“A mudança política ocorrida na Casa Branca está a gerar muita perplexidade lá e cá, mas mantém-se o mesmo sentimento de pertença e a proximidade entre os Açores e os Estados Unidos.”
Estamos a quinze dias do ato eleitoral.
Durante a pré-campanha as forças políticas candidatas têm sido parcas em discutir as grandes questões com que, presentemente, se confronta a humanidade, face à rutura nas relações comerciais e à mudança de paradigma na diplomacia norte-americana imposta pelo novo inquilino da Casa Branca. Não é possível afastar este tema do debate político.
Na Região Autónoma dos Açores, arquipélago-fronteira da Europa no Atlântico Norte – o tema é de relevância crescente, devido à anunciada intenção de Trump em desenhar uma nova arquitectura geopolítica mundial, absorvendo regiões com soberania própria no hemisfério norte.

**Linhas listadas:**
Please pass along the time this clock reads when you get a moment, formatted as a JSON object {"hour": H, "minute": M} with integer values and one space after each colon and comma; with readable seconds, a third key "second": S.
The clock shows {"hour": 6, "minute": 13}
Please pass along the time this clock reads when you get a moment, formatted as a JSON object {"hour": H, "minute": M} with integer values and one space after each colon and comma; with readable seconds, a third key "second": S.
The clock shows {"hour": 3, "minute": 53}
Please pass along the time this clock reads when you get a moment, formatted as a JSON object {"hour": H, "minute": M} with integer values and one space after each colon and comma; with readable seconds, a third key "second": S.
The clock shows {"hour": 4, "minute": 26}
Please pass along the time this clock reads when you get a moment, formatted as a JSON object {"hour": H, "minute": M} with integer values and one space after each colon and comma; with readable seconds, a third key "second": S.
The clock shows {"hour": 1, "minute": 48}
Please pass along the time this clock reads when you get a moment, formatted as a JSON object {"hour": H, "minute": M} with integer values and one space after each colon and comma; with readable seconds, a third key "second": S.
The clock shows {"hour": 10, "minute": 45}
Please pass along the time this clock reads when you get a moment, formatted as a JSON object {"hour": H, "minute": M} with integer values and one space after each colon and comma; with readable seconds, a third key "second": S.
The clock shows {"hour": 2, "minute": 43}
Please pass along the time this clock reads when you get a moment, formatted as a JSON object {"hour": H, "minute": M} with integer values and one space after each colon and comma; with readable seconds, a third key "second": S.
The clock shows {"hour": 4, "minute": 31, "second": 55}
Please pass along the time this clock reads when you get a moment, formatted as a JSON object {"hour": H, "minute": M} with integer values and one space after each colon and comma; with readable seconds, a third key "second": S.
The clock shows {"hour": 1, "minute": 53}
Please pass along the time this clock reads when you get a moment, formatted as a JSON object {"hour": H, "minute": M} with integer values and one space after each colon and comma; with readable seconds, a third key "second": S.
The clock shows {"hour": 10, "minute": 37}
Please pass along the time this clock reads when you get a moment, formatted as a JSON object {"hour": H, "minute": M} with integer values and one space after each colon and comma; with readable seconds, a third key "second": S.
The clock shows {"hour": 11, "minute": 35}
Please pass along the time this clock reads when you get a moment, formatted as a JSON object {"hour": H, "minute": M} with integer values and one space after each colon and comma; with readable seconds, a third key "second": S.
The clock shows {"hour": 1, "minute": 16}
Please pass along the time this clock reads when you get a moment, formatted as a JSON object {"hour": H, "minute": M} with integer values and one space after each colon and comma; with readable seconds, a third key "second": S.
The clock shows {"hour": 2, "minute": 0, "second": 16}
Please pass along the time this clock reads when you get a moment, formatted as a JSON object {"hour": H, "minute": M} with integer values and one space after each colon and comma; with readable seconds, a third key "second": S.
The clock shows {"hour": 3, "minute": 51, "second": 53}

**Objetivo do exercício:**
Altere no artigo sobre os Açores e a política norte-americana tudo o que vai de "Estamos a quinze" até "no hemisfério norte.", substituindo "Atlântico Norte" por "Atlântico Setentrional", e reproduza esse trecho assim modificado. As linhas apresentadas provêm de uma fonte distinta da do artigo.

**Solução:**
Estamos a quinze dias do ato eleitoral.
Durante a pré-campanha as forças políticas candidatas têm sido parcas em discutir as grandes questões com que, presentemente, se confronta a humanidade, face à rutura nas relações comerciais e à mudança de paradigma na diplomacia norte-americana imposta pelo novo inquilino da Casa Branca. Não é possível afastar este tema do debate político.
Na Região Autónoma dos Açores, arquipélago-fronteira da Europa no Atlântico Setentrional – o tema é de relevância crescente, devido à anunciada intenção de Trump em desenhar uma nova arquitectura geopolítica mundial, absorvendo regiões com soberania própria no hemisfério norte.